Text: Josephine Apraku
Illustration: EL BOUM

Ein weiterer seltsamer Sommer, ein Halbsommer. Berlin versinkt in hässlichen Plakaten für unterschiedliche Parteien. Auf ihnen stehen Versprechen, die die Parteien nicht zu halten imstande sein werden. Ich würde sogar behaupten, nicht zu halten planen. Wie auch, in einer parlamentarischen Demokratie, in der es ein Einfaches scheint, sich gegenseitig zu blockieren. Wie auch, in einer Demokratie, in der Politiker*innen, die die Gesellschaft politisch repräsentieren sollen, hinsichtlich sozialer Ungleichheit nicht repräsentativ für die Gesellschaft stehen.

Ich denke an die Gespräche zurück, die ich in diesem Sommer geführt habe. Da ist z. B. das mit meiner jüngeren Schwester, die in diesem Jahr Abi gemacht hat (herzlichen Glückwunsch, Bibi!). Sie sitzt in meiner Küche und greift beherzt in eine Tüte leicht gesalzener Chips, bevor sie mit vollem Mund weiterspricht: „Es ist so fucking ungerecht, dass, wenn ich schwanger werden sollte, ich zu einer Beratungsstelle gehen muss – als ob ich nicht in der Lage wäre, so eine Entscheidung für mich zu treffen!“ Ich stimme ihr zu. „Was ich noch absurder finde, ist, dass du als Mensch mit Uterus ja nur eine gewisse Anzahl an Kindern in einem Jahr bekommen könntest. Die Person allerdings, von der du schwanger wärst und die nicht zur Beratung muss, könnte – mit viel Mühe zwar – Tausende Kinder im Jahr zeugen. Aber gut, dass sie dann mit dir geredet haben.“

Josephine Apraku

ist nicht mehr ganz so neues Elternteil, macht Bildungsarbeit zu Diskriminierungskritik, schreibt Dinge und gründet gerade neu.

▶ Aufgaben:
a - Gib die Einträge zu den Lebewesen unten Zeile für Zeile unverändert wieder, lass dabei aber die Bilder weg.
b - Setze den Text über den Sommer vor der Wahl in Berlin nach seinem letzten Satz fort.

▶ Quelldaten:
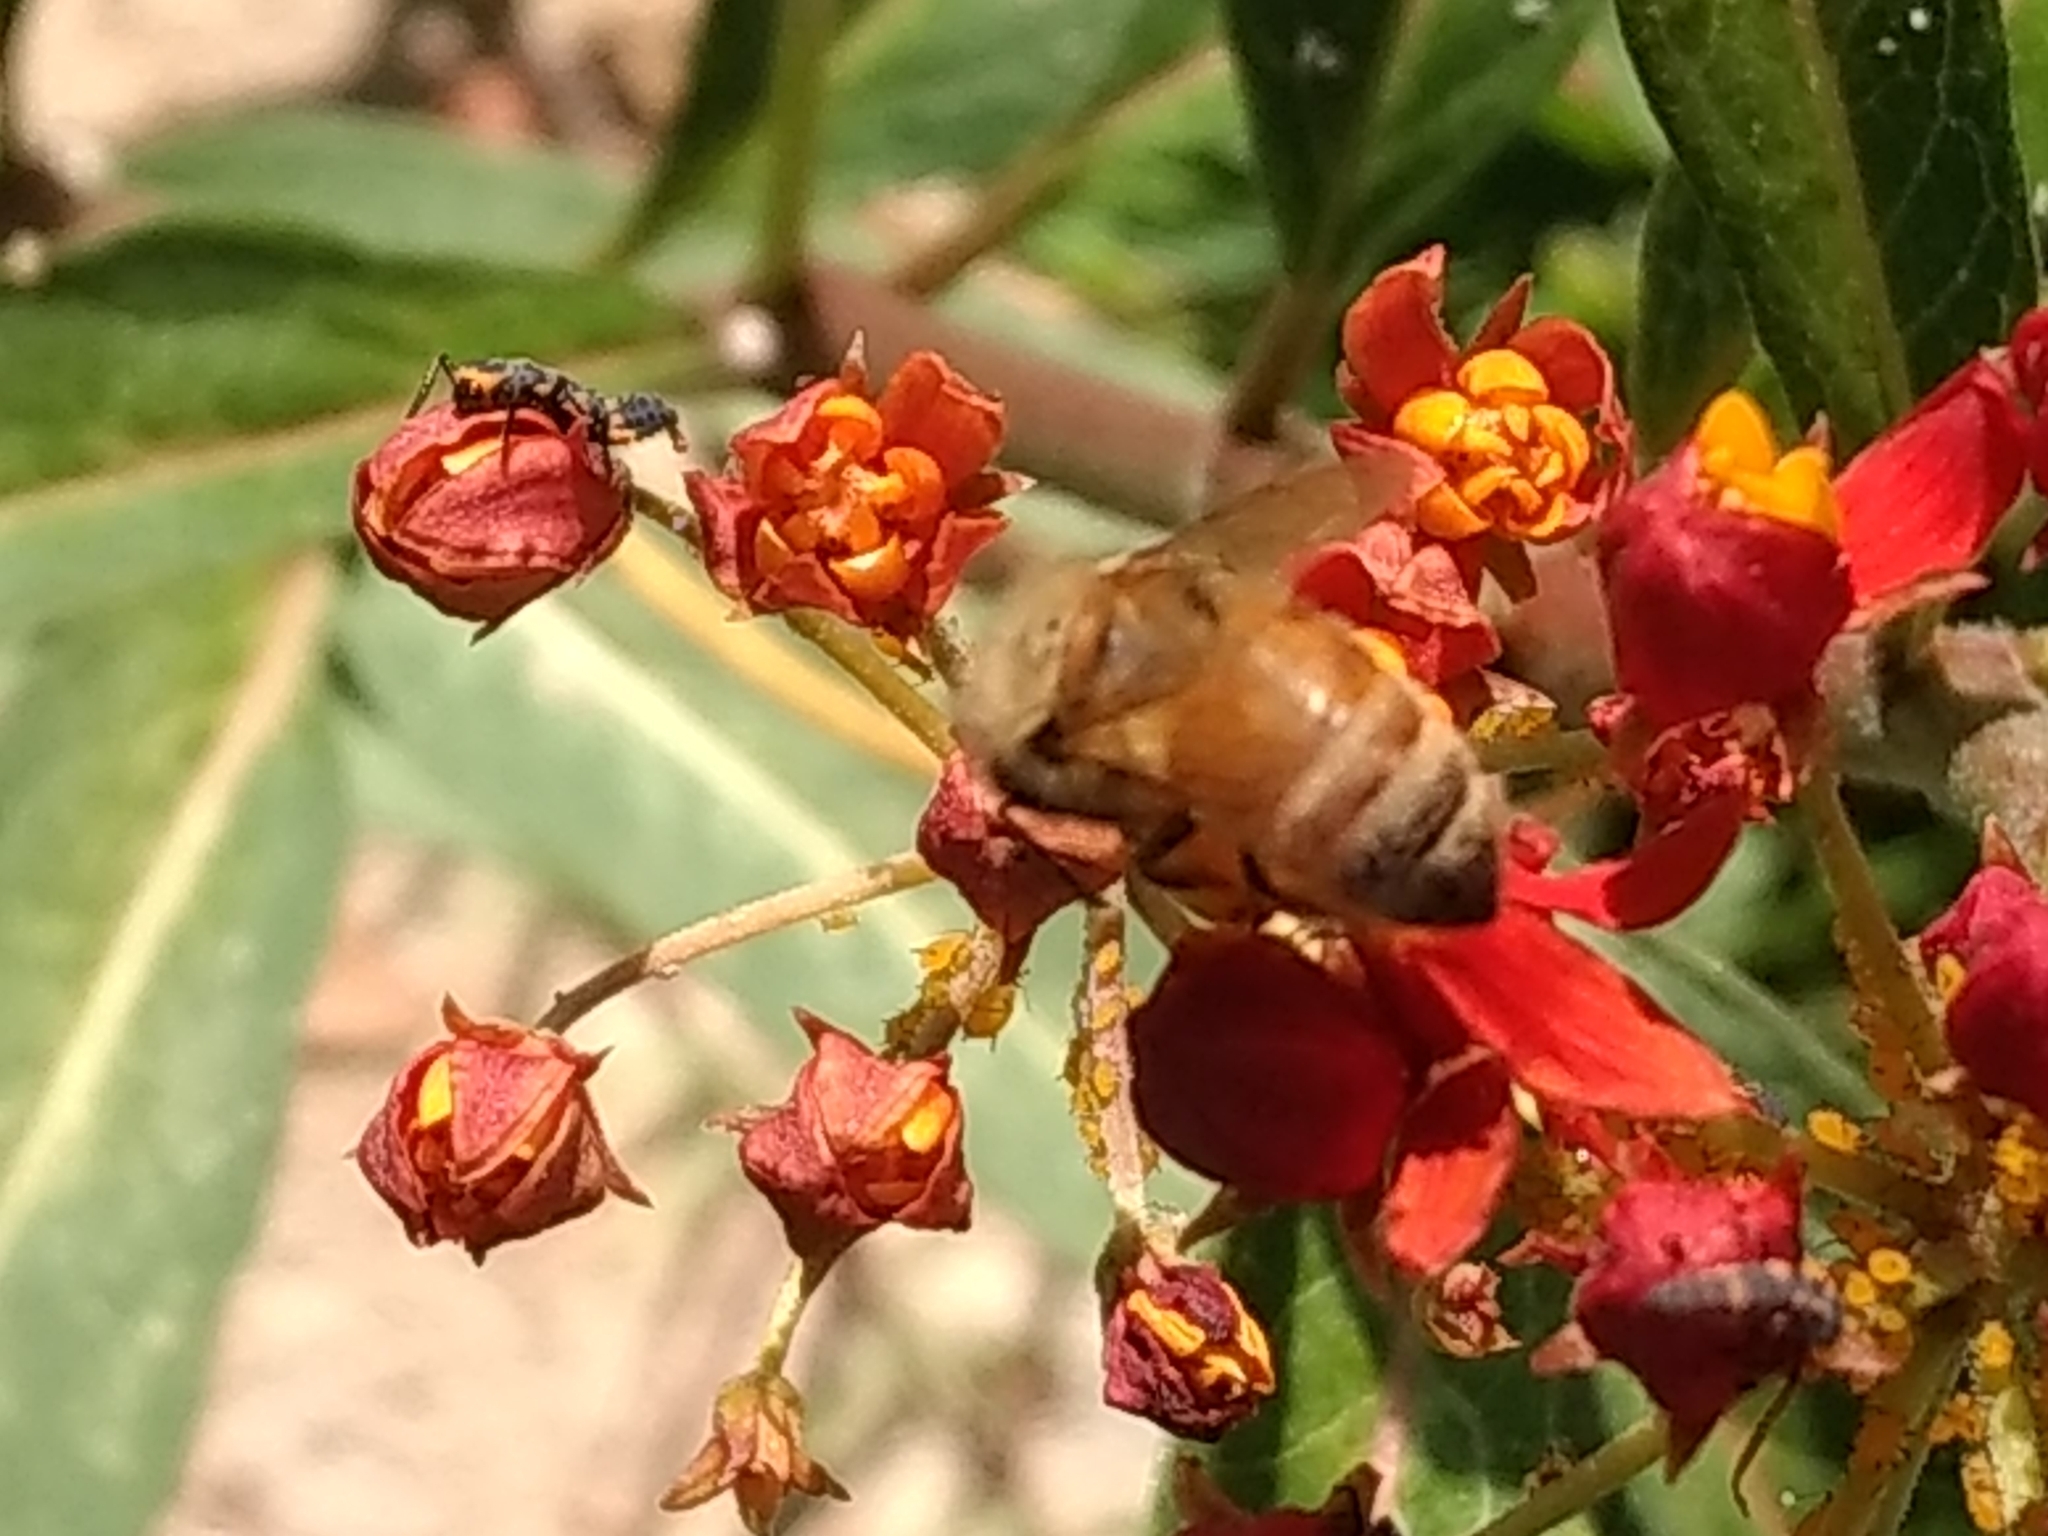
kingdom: Animalia
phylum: Arthropoda
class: Insecta
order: Hymenoptera
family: Apidae
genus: Apis
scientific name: Apis mellifera
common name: Honey bee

▶ Lösungen je Aufgabe:
a -
kingdom: Animalia
phylum: Arthropoda
class: Insecta
order: Hymenoptera
family: Apidae
genus: Apis
scientific name: Apis mellifera
common name: Honey bee

b -
Ich denke an das Gespräch mit meiner Patentante, die eigentlich nicht meine Patentante ist und quasi einen Ehrentitel von mir bekommen hat. Sie erzählt von den Familien in ihrem Heimatdorf in Baden-Württemberg in der Zeit um den Zweiten Weltkrieg. Ihre Erzählungen hören sich düster an – ein dünner Schleier von Gewalt über allem. Er ist gewebt aus Schweigen, traumatischen Erfahrungen während des Krieges, nackter Angst und dem Überlebenskampf nach dem Krieg, den viele schon zeit ihres Lebens verloren haben. Sie erzählt von einer Frau, deren Mann sich sehnlichst einen Sohn wünschte, so sehr, dass sie elf Mädchen gebar. In seinem „Unglück“ nahm er sich das Leben und ließ sie allein mit den Kindern. Ich kann mir kaum vorstellen, wie ausgezehrt sich der Körper nach knapp zehn Jahren Schwangerschaft angefühlt haben muss.

Ich denke an die Erzählung meiner Mama über meine Oma, die sich nach drei Kindern in den 1960er-Jahren entschieden hatte, keine weiteren zu bekommen, und deren Frauenarzt ihr riet, dass sie, sollte sie Lust verspüren, doch stattdessen einfach einen Apfel essen sollte. Sie wurde noch ein weiteres Mal schwanger und ließ sich, im Grunde als versteckter Schwangerschaftsabbruch und zur Verhütung weiterer Schwangerschaften, die Gebärmutter entfernen.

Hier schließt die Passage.